Thursday, May 3, 2007

Op-Ed: Neighborhood Tales: Briarwood, Queens

The streets of Briarwood. Photographed by Nadia Chaudhury.

By Nadia Chaudhury

No one’s ever heard of Briarwood, my quiet, small neighborhood off of Queens Boulevard, tucked in the outskirts of Jamaica and Kew Gardens. My credit card statements are addressed to Jamaica, New York, as if Briarwood doesn’t even exist to Citibank. Though, the MTA recognizes the neighborhood enough to create a subway station there: Briarwood-Van Wyck, home to the F train.

Whenever I tell people I live in Queens, they gasp and say, “Oh my god, that’s so far away! How long does it take you to get to school?” Forty-five minutes to an hour, I answer, depending on the train. Then they gasp again, “Oh my god, that’s so long!” Compared to my hour-and-a-half trek to high school in the Bronx, going to Lang is a breeze. Even getting home during the late hours (or early morning, whichever way you choose to look at it) is easy because the F train never stops; although there might be a twenty minute wait.

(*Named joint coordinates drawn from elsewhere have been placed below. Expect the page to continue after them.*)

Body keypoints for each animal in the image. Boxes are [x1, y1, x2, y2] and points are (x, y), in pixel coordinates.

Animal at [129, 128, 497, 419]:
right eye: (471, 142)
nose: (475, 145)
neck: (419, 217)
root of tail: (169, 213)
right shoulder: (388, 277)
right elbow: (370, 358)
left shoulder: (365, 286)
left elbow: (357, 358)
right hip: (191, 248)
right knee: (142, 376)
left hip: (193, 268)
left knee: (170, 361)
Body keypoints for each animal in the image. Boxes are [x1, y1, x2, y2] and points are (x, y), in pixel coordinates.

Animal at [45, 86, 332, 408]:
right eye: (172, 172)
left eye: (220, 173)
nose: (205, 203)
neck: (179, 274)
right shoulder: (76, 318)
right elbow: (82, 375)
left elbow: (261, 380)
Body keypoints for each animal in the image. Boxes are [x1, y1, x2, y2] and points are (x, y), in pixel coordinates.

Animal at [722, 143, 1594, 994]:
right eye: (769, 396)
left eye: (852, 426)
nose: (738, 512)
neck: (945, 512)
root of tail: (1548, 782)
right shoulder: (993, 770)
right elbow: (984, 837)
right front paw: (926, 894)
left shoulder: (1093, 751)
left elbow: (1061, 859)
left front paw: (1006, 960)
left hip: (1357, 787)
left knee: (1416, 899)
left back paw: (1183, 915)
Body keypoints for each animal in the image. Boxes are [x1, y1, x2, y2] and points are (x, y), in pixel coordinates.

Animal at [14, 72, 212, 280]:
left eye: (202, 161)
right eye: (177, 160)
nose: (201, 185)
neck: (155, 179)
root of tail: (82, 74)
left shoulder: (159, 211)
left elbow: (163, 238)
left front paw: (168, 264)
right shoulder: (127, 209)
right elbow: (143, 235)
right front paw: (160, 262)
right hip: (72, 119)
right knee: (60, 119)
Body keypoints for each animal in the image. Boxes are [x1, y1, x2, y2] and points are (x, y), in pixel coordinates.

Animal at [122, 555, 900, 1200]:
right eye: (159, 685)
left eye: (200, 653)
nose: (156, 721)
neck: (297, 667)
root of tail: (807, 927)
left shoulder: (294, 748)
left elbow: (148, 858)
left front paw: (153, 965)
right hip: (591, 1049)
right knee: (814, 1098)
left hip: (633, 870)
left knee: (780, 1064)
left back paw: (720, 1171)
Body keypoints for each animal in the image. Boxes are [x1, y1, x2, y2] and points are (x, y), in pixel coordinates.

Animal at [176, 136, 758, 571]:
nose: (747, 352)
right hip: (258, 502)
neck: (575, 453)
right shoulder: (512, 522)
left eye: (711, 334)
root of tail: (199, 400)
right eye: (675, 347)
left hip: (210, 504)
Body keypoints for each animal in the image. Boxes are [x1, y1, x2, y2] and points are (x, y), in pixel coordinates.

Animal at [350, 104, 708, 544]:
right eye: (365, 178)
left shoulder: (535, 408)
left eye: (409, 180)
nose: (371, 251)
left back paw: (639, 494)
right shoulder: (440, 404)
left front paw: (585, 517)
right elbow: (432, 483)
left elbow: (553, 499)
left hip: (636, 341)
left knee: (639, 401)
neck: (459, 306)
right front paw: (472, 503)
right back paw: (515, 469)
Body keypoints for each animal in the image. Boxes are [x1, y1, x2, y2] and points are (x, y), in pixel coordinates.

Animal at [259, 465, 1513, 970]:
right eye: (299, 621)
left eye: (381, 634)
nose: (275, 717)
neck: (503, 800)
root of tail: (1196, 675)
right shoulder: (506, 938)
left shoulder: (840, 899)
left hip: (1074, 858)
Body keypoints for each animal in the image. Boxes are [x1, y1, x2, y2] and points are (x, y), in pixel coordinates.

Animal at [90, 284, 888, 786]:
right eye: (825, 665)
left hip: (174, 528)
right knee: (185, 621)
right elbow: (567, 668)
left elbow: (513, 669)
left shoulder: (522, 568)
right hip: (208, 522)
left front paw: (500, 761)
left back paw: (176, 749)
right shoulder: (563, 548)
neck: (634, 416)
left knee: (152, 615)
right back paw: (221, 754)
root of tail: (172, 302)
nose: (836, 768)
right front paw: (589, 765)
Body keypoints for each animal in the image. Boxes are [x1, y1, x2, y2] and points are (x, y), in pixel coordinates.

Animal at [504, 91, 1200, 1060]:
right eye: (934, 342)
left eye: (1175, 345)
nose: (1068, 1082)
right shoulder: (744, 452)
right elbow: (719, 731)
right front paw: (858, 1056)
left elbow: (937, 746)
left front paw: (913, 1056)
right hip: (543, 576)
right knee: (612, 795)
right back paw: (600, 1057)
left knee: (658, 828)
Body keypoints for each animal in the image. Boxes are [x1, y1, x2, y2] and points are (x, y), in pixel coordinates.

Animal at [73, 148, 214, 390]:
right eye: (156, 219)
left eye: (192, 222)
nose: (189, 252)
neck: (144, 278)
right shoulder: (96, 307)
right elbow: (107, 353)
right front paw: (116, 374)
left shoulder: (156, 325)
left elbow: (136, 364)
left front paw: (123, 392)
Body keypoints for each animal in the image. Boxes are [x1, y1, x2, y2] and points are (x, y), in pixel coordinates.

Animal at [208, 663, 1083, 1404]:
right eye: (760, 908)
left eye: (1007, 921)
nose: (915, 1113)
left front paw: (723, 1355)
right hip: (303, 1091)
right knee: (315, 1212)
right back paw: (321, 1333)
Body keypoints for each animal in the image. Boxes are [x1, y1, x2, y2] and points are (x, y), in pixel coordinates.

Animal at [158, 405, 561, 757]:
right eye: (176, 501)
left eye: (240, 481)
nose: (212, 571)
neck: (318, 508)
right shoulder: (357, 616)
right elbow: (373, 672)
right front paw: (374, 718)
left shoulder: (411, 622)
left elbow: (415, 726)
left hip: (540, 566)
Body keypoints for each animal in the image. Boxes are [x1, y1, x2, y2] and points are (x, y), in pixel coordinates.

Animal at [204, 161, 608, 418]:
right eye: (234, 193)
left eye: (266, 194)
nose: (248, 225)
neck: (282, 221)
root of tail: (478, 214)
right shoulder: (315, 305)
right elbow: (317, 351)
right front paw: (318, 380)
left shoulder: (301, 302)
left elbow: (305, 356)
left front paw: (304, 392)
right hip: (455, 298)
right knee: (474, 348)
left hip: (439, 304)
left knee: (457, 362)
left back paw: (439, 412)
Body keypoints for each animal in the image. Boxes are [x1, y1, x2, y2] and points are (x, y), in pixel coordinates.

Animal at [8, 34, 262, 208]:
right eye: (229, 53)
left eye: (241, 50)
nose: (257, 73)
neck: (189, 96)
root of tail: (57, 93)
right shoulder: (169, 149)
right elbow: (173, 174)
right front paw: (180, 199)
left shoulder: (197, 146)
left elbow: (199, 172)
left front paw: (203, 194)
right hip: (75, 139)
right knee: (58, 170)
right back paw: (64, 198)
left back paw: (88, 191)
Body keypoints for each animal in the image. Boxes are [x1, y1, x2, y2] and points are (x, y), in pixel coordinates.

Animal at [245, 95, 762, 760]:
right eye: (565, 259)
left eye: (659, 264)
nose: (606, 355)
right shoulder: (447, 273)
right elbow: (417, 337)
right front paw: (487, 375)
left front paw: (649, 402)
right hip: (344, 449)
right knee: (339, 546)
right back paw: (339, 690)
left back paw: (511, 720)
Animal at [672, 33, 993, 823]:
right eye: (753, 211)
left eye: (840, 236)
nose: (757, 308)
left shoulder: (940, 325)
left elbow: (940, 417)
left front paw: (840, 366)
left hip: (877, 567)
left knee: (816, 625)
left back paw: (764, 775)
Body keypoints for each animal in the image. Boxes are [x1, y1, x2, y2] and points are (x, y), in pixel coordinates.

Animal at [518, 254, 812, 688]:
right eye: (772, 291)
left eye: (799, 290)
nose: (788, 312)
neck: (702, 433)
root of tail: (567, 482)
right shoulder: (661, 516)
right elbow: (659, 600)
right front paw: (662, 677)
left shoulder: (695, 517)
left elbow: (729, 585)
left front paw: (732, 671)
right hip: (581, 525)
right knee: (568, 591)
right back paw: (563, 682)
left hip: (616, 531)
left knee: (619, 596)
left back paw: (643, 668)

I live on 85th Road, on top of a hill. One side is so steep for several blocks that it rests on Hillside Avenue. The other slide slants slowly, twisting and meshing into other streets, until it comes to a stop on Queens Boulevard.

Outside my apartment, there are two other similar buildings, all part of the same apartment complex. In the center is the circular pathway where I learned to ride my bike, going round and round until dark and the pathway that became a make-shift baseball field, each entrance substituting for the bases. A stout, wide bush where I saw my first robin in spring sat in the very center of it. Children walk to the elementary school just across the street, and when they’re a bit older, they walk a bit further to the junior high school right behind that elementary school. The sky’s clearer above and I can count how many stars I see with two hands.

Despite this calm and serene atmosphere (and because of it), Briarwood is not very exciting. Besides the Little League parade every spring, not much happens in this little neighborhood. I spend most of my time in Manhattan, where it’s livelier.

Going home, though, is an indulgence I get to relive every night, because it’s a break from the constant motion of Manhattan, walking through the quiet, hilly roads of Briarwood where I used to play manhunt through the streets and buildings of the neighborhood and watched in awe as a friend threw a ball up to the roof of a six-story apartment building. Briarwood is where I grew up, and for now, it’s nice being here.

1 comment:

PAM said...

I loved your article. I was born on Pershing Crescent 50 years ago, lived there until 1975, and then in California since I was 18. I have such nostalgic and wonderful memories of Briarwood. (I am probably the only person in the world who has a framed picture of The Van Wyck subway station on my wall!) Whenever I come back to NY the first thing I do is walk thru the old neighborhood. Past 117 and the playground, and the Boulevard, which has changed so much except for The Flagship which looks pretty much the same as it did the day it opened in 1965. (I was there on opening day with my Grandmother)You are lucky to live in such a great place.